A function for joining contained elements. The first argument is the size of the accumulated third term, and the second argument is the element to join to the accumulated term. The function can use any join strategy desired (prepending/BigEndian, appending/LittleEndian, etc.).

-> NatRepr w 
-> Vector n (f w) 
-> f (n * w) 

Join a vector of vectors, using the given function to combine the sub-vectors.

splitWith Source #

Arguments

:: forall f w n. (1 <= w, 1 <= n) 
=> Endian 
-> (forall i. (i + w) <= (n * w) => NatRepr (n * w) -> NatRepr i -> f (n * w) -> f w)

A function for slicing out a chunk of length w, starting at i

-> NatRepr n 
-> NatRepr w 
-> f (n * w) 
-> Vector n (f w) 

Split a vector into a vector of vectors.

The Endian parameter determines the ordering of the inner vectors.
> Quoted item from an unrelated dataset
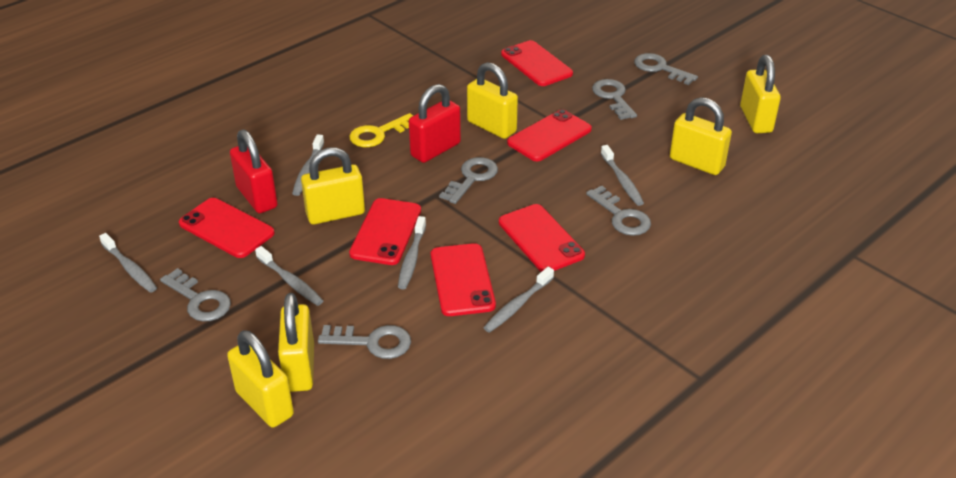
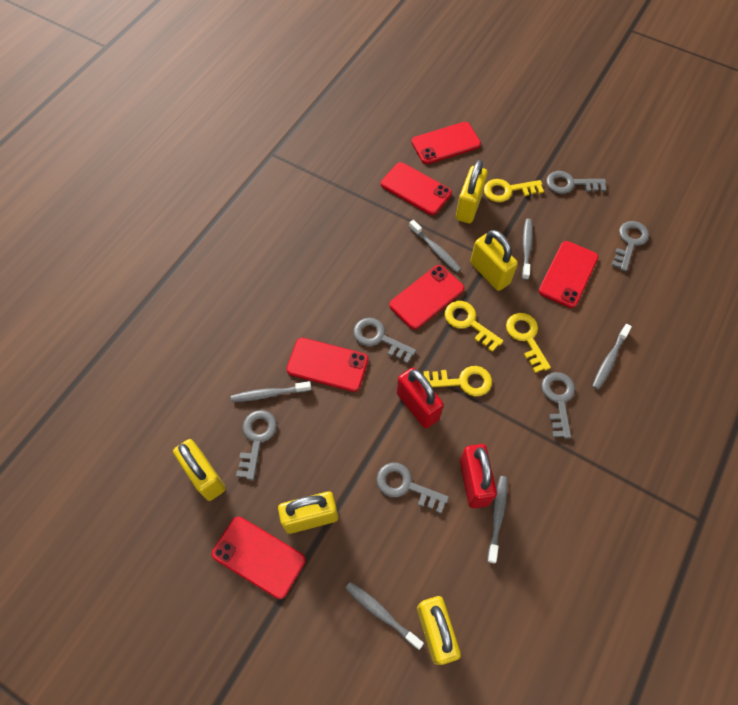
yellow key: 1 -> 4
yellow padlock: 6 -> 5

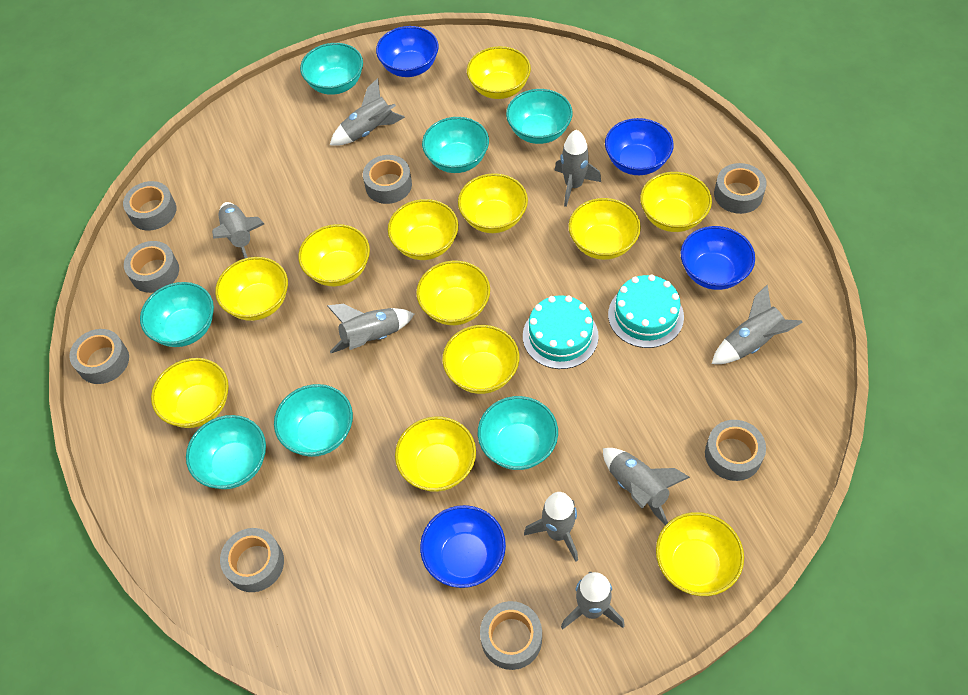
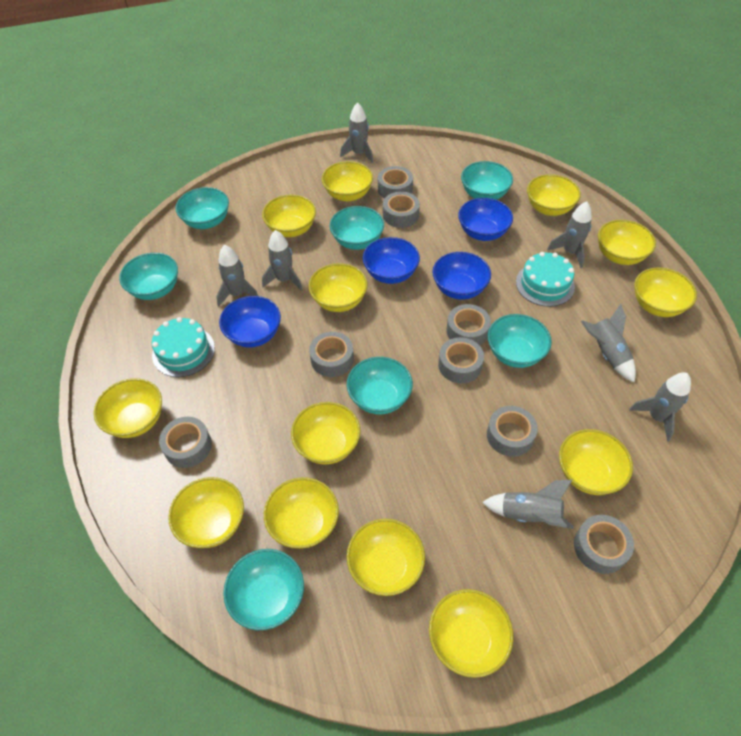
grey rocket: 8 -> 7
yellow bowl: 12 -> 13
If LittleEndian, then less significant bits go into smaller indexes. If BigEndian, then less significant bits go into larger indexes. See the documentation for split for more details.

splitWithA Source #

Arguments

:: forall f g w n. (Applicative f, 1 <= w, 1 <= n) 
=> Endian 
-> (forall i. (i + w) <= (n * w) => NatRepr (n * w) -> NatRepr i -> g (n * w) -> f (g w))

f function for slicing out f chunk of length w, starting at i

-> NatRepr n 
-> NatRepr w 
-> g (n * w) 
-> f (Vector n (g w)) 

An applicative version of splitWith.

Vectors

split Source #

Arguments

:: (1 <= w, 1 <= n) 
=> NatRepr n

Inner vector size

-> NatRepr w

Outer vector size

-> Vector (n * w) a

Input vector

-> Vector n (Vector w a) 

Split a vector into a vector of vectors. The default ordering of the outer result vector is LittleEndian.

For example: let wordsize = knownNat :: NatRepr 3 vecsize = knownNat :: NatRepr 12 numwords = knownNat :: NatRepr 4 (12 / 3) Just inpvec = fromList vecsize [ 1, 2, 3, 4, 5, 6, 7, 8, 9, 10, 11, 12 ] in show (split numwords wordsize inpvec) == "[ [1,2,3], [4,5,6], [7,8,9], [10,11,12] ]" whereas a BigEndian result would have been [ [10,11,12], [7,8,9], [4,5,6], [1,2,3] ]

join :: 1 <= w => NatRepr w -> Vector n (Vector w a) -> Vector (n * w) a Source #

Join a vector of vectors into a single vector. Assumes an append/LittleEndian join strategy: the order of the inner vectors is preserved in the result vector.

  let innersize = knownNat :: NatRepr 4
      Just inner1 = fromList innersize [ 1, 2, 3, 4 ]
      Just inner2 = fromList innersize [ 5, 6, 7, 8 ]
      Just inner3 = fromList innersize [ 9, 10, 11, 12 ]
      outersize = knownNat :: NatRepr 3
      Just outer = fromList outersize [ inner1, inner2, inner3 ]
  in show (join innersize outer) = [ 1, 2, 3, 4, 5, 6, 7, 8, 9, 10, 11, 12 ]

a prepend/BigEndian join strategy would have the result: [ 9, 10, 11, 12, 5, 6, 7, 8, 1, 2, 3, 4 ]

append :: Vector m a -> Vector n a -> Vector (m + n) a Source #

Append two vectors. The first one is at lower indexes in the result.